*Exercise inputs*:
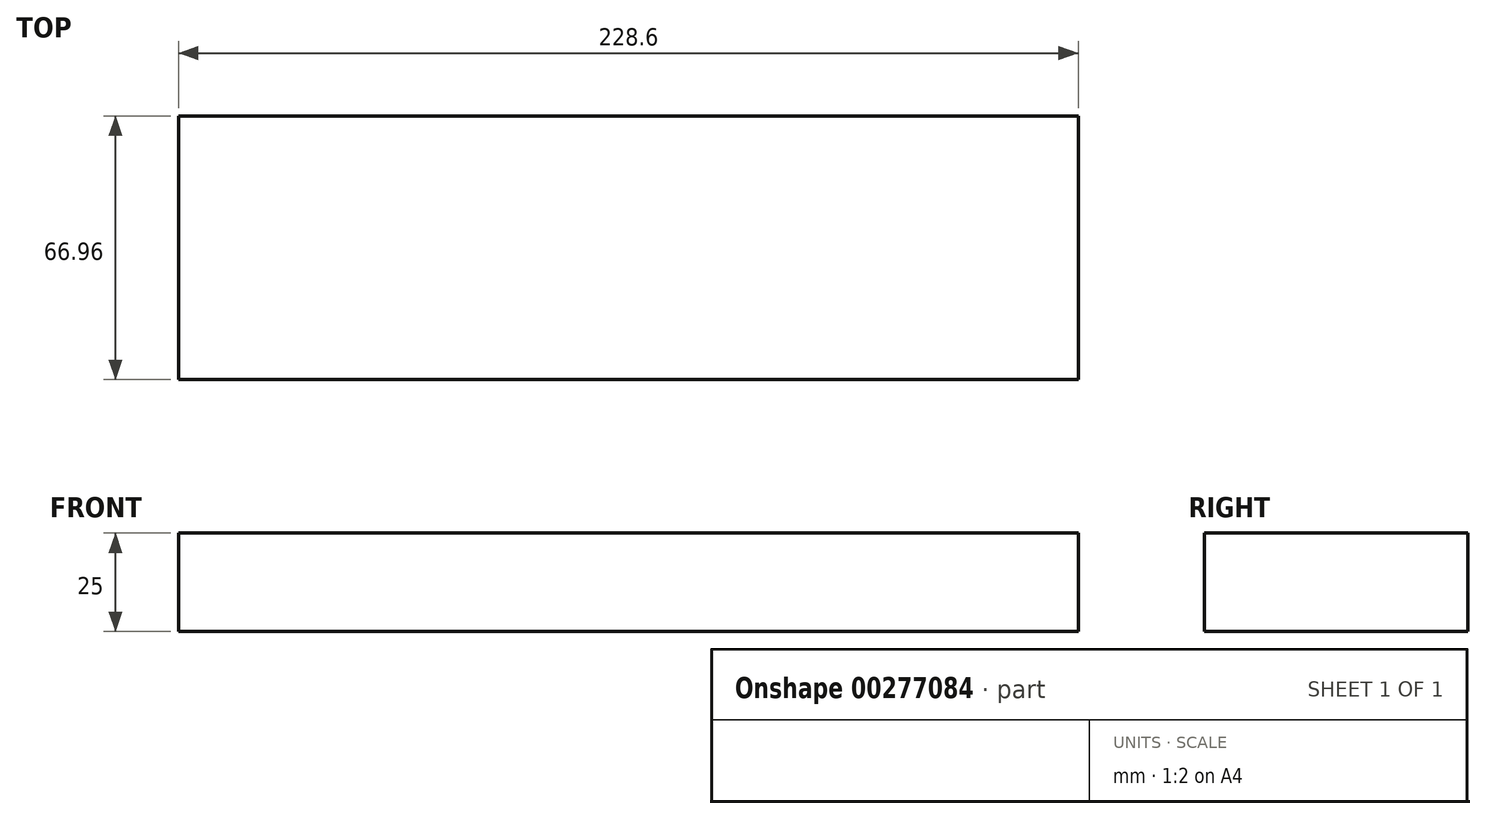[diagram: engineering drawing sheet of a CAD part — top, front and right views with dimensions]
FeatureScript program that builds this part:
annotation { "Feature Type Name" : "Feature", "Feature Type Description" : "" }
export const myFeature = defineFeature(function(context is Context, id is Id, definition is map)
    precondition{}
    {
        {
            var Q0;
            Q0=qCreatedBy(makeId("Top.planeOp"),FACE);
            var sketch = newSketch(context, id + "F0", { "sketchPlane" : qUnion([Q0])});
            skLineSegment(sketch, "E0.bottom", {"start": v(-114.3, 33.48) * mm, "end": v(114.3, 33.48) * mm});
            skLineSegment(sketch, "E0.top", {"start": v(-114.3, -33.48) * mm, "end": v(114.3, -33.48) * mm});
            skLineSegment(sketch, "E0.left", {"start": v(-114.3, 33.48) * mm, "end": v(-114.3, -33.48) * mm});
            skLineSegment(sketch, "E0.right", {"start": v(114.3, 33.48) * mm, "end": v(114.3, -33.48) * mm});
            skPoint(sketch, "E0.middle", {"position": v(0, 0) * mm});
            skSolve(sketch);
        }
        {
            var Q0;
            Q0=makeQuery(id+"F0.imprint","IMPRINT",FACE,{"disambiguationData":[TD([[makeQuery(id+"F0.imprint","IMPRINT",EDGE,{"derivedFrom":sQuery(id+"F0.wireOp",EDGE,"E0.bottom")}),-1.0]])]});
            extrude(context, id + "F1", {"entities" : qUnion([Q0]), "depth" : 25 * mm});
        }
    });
--
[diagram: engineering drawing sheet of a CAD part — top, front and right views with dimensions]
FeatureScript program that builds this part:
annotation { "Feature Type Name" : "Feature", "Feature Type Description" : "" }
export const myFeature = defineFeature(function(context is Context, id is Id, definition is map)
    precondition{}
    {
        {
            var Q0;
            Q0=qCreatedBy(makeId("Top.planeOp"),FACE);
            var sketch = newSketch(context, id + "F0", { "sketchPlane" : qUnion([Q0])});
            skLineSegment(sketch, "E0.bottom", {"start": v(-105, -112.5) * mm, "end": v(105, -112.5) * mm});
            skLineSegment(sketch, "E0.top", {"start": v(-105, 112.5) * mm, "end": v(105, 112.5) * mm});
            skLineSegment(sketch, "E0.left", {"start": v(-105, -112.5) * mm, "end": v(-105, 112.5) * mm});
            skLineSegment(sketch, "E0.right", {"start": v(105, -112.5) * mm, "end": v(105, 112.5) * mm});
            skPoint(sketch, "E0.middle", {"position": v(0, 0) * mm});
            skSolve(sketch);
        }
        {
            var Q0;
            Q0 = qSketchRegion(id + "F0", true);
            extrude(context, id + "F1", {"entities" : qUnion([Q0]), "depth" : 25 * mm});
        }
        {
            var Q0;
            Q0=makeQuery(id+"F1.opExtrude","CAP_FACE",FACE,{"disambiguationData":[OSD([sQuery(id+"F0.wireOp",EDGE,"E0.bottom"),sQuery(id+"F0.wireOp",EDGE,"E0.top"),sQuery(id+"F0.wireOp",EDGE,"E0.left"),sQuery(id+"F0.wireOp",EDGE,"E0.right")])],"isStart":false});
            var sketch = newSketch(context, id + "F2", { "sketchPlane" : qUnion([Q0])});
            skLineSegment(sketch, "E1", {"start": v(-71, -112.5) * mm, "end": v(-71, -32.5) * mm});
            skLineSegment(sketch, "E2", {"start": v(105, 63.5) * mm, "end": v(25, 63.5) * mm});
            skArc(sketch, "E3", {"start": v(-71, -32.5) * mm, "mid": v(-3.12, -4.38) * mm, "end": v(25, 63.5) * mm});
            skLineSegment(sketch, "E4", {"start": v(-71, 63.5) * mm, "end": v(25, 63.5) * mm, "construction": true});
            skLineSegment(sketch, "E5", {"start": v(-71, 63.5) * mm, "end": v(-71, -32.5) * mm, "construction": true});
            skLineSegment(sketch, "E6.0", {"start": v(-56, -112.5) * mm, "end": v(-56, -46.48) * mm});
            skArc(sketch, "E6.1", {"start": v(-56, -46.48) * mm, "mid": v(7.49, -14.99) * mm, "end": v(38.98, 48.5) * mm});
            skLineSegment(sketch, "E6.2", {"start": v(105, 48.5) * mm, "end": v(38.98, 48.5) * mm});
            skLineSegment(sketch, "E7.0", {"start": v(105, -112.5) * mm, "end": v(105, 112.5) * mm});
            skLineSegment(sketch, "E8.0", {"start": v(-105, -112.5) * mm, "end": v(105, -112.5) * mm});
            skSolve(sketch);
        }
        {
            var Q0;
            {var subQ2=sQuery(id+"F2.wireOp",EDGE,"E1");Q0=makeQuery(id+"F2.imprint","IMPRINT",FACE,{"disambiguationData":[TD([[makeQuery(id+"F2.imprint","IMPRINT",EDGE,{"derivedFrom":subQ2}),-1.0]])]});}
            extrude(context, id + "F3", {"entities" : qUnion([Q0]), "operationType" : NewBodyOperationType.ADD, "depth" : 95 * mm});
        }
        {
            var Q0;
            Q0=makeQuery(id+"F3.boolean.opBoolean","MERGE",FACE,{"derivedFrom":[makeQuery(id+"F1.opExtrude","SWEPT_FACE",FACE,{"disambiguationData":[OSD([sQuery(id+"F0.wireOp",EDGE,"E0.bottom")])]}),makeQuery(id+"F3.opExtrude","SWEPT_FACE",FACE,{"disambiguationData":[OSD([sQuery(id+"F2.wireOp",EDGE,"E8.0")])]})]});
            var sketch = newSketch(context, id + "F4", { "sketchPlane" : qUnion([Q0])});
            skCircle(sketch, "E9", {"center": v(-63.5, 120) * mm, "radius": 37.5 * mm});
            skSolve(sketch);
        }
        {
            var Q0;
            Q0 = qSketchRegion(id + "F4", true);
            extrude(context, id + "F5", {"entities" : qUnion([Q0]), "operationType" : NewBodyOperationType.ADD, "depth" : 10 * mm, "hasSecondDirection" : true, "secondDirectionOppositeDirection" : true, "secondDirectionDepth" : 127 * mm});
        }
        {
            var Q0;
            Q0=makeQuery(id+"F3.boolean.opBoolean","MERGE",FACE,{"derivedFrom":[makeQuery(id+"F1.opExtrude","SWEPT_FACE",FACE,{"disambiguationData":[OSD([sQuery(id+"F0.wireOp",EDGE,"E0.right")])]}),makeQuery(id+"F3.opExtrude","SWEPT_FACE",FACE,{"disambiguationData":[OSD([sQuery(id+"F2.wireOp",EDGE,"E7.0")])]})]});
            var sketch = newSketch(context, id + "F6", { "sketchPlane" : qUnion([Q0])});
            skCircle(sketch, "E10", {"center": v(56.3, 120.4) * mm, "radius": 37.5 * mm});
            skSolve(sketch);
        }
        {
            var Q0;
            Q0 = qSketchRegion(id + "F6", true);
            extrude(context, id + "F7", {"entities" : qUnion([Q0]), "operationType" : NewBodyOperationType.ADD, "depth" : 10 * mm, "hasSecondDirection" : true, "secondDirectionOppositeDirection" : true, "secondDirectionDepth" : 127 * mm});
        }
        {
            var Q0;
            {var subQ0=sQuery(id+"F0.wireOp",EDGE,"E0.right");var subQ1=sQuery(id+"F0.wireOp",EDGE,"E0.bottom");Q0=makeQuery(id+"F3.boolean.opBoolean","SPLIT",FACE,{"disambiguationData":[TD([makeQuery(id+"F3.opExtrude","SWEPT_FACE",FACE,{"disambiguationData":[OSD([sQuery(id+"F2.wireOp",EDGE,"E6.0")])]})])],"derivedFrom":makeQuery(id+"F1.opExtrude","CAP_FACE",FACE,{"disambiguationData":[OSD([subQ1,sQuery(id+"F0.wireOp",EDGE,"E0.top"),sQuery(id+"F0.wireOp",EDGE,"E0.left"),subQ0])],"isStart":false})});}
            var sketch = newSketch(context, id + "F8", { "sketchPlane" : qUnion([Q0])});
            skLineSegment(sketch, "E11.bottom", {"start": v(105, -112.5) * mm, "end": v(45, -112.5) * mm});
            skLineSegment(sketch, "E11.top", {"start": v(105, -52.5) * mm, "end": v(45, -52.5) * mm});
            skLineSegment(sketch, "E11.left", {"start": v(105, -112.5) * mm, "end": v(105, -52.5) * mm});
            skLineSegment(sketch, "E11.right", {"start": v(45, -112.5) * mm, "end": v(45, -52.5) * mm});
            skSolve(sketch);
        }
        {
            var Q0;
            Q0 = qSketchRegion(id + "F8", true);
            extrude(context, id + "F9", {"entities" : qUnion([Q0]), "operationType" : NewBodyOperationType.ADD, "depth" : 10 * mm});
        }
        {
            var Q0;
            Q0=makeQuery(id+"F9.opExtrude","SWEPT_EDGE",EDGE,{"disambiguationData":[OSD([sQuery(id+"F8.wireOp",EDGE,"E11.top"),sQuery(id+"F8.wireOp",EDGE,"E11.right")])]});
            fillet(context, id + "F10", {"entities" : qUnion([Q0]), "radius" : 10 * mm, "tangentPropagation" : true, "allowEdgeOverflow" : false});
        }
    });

*What is asked*: Find each line in the material above that contains the string "center", and copy those lines out in full.

*Written solution*:
            skCircle(sketch, "E9", {"center": v(-63.5, 120) * mm, "radius": 37.5 * mm});
            skCircle(sketch, "E10", {"center": v(56.3, 120.4) * mm, "radius": 37.5 * mm});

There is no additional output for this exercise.